Os graves acidentes nas rodovias brasileiras seguem chamando a atenção para a urgência de medidas que garantam mais proteção a motoristas e passageiros. Entre excesso de velocidade, pistas mal conservadas e longas jornadas de trabalho, os riscos se multiplicam e colocam vidas em perigo diariamente.
Especialistas lembram que fiscalização, investimentos em infraestrutura e incentivo à direção defensiva são passos fundamentais para mudar essa realidade. Na manhã desta terça, dia 16 de setembro, a Rodovia Jorge Lacerda, em Ilhota, no Vale do Itajaí, foi cenário de um acidente impressionante envolvendo dois caminhões.

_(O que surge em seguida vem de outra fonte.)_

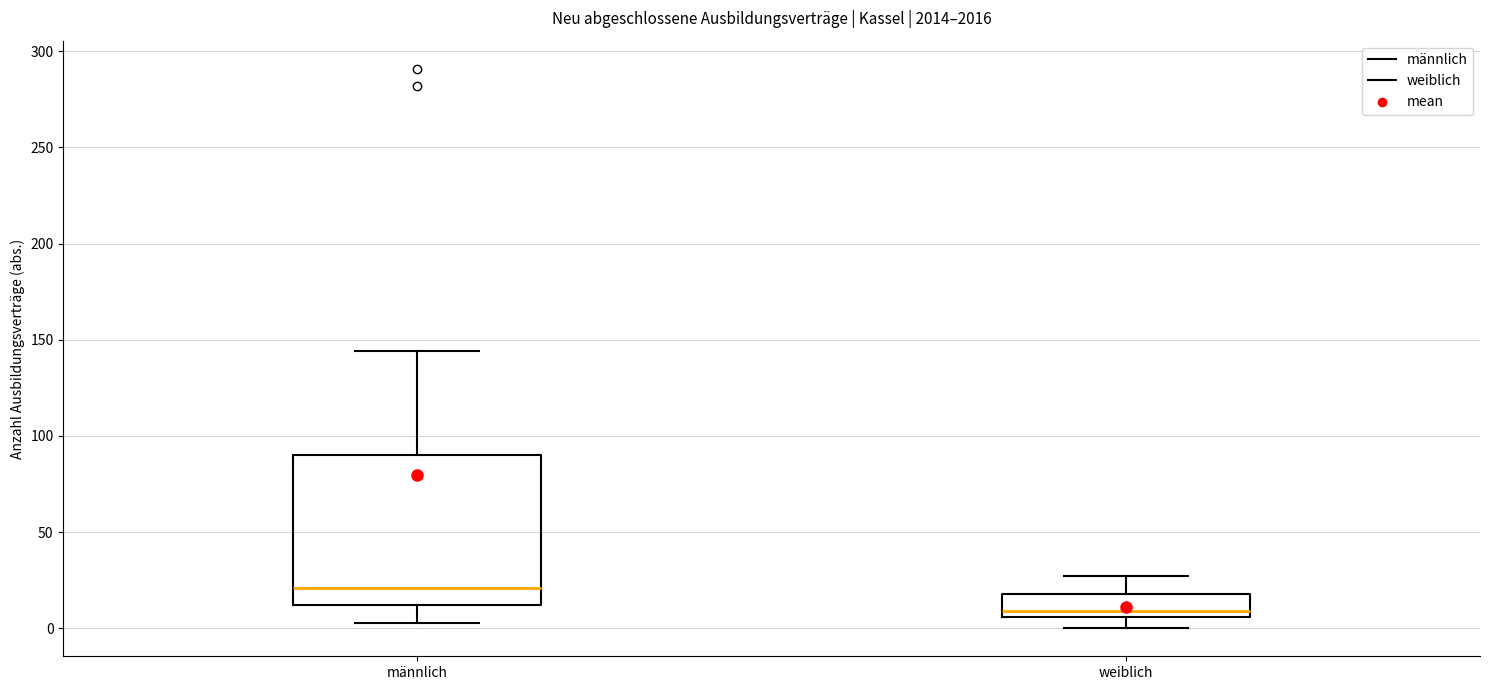

Reading left to right, transcribe this box plot: for each box, give where its median line is, the range the box spans, and where its two whiskers end, as read against the y-axis. The values are not printed on the chart, so give them approximately, as read against the axis.

männlich: median 20, box 10 to 90, whiskers 5 to 145
weiblich: median 10, box 5 to 20, whiskers 0 to 25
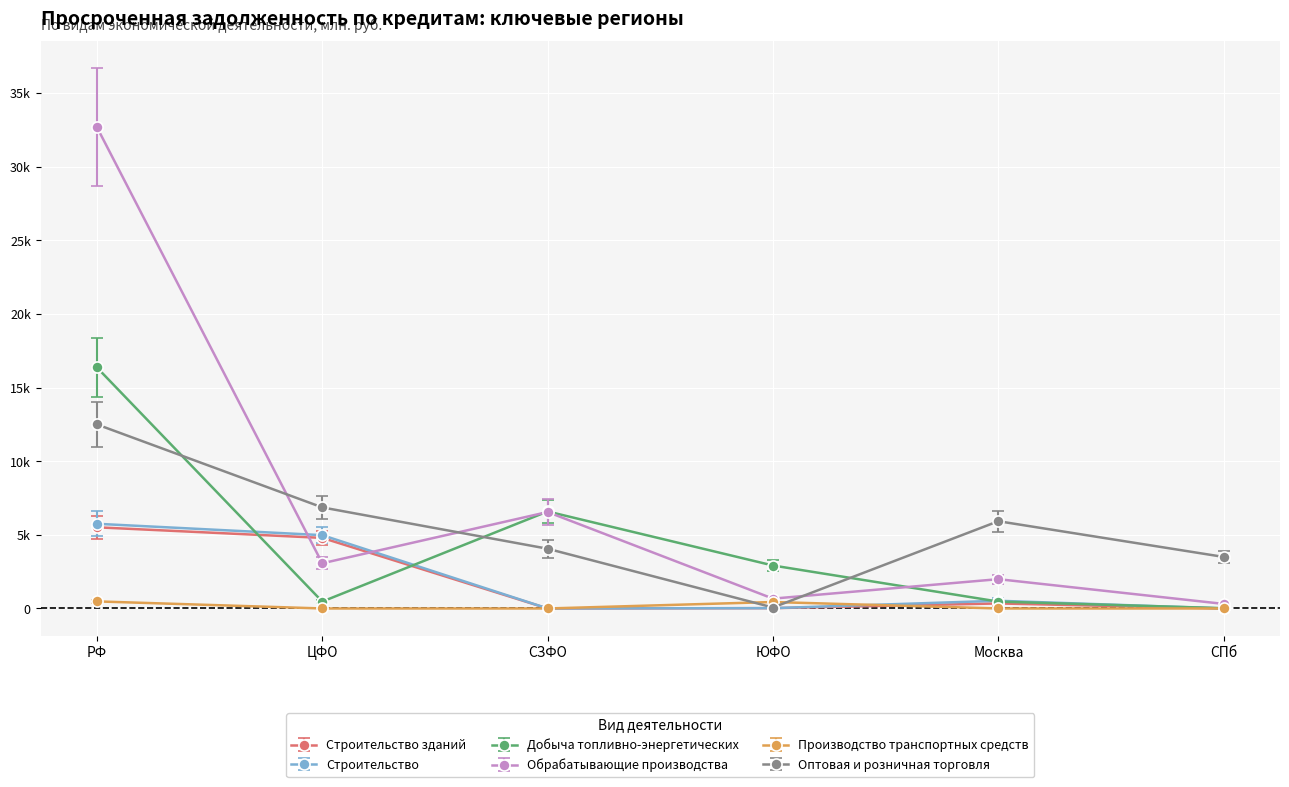

What is the label of the 3rd point from the left?

СЗФО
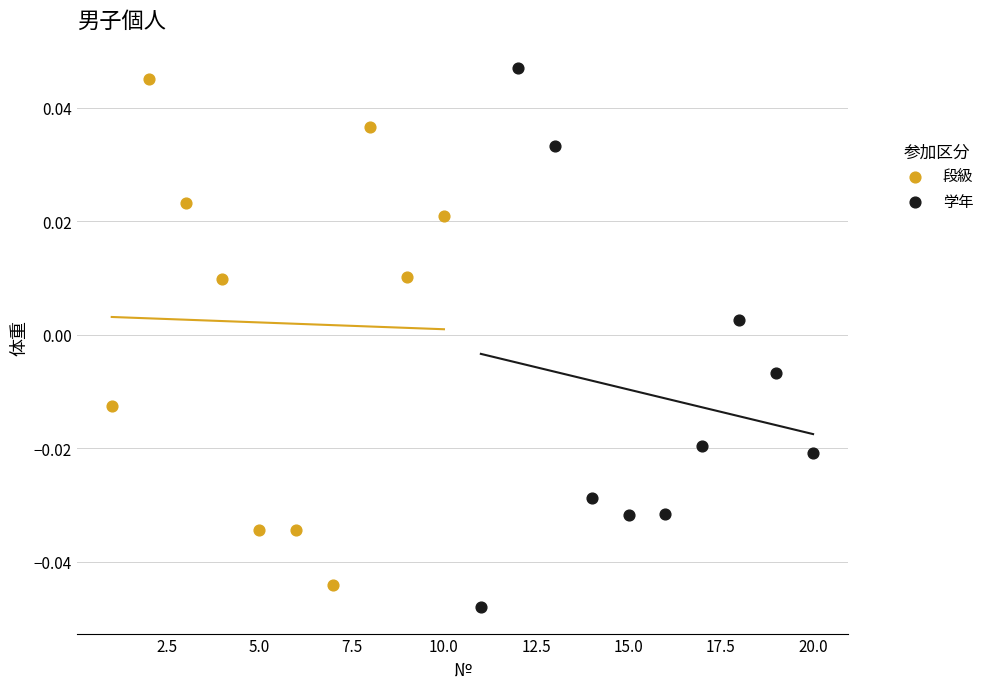

Which series has the widest spread of Y values?

学年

As imagens de uma câmera de monitoramento registraram o momento da colisão frontal, que deixou um motorista, de 63 anos, preso às ferragens. O impacto foi tão forte que resultou na amputação de uma perna da vítima e em hemorragia grave na região do pescoço.
Equipes do Corpo de Bombeiros Voluntários de Ilhota, com apoio do Samu e do helicóptero Arcanjo 3, realizaram o resgate e encaminharam o homem em estado crítico ao Hospital Marieta Konder Bornhausen.
A rodovia precisou ser interditada para retirada dos veículos e limpeza do combustível derramado, o que gerou congestionamento e obrigou motoristas a buscar rotas alternativas, como a BR-470.
O acidente reacende a discussão sobre a vulnerabilidade dos condutores de carga pesada, que enfrentam jornadas intensas e rodovias em condições muitas vezes precárias. Veja o momento da grave colisão:
Para reduzir o número de ocorrências, especialistas defendem ações integradas: manutenção regular das estradas, instalação de barreiras de proteção em pontos críticos, monitoramento por câmeras de alta precisão e, sobretudo, campanhas permanentes de conscientização.
Além disso, o cumprimento das pausas obrigatórias para descanso de caminhoneiros pode evitar que o cansaço contribua para novos episódios. A colisão em Ilhota é mais um alerta de que o trânsito brasileiro precisa de soluções urgentes e eficazes.
Investir em segurança viária não é apenas preservar a mobilidade, mas sobretudo garantir que vidas não sejam interrompidas de forma tão impactante nas estradas do país.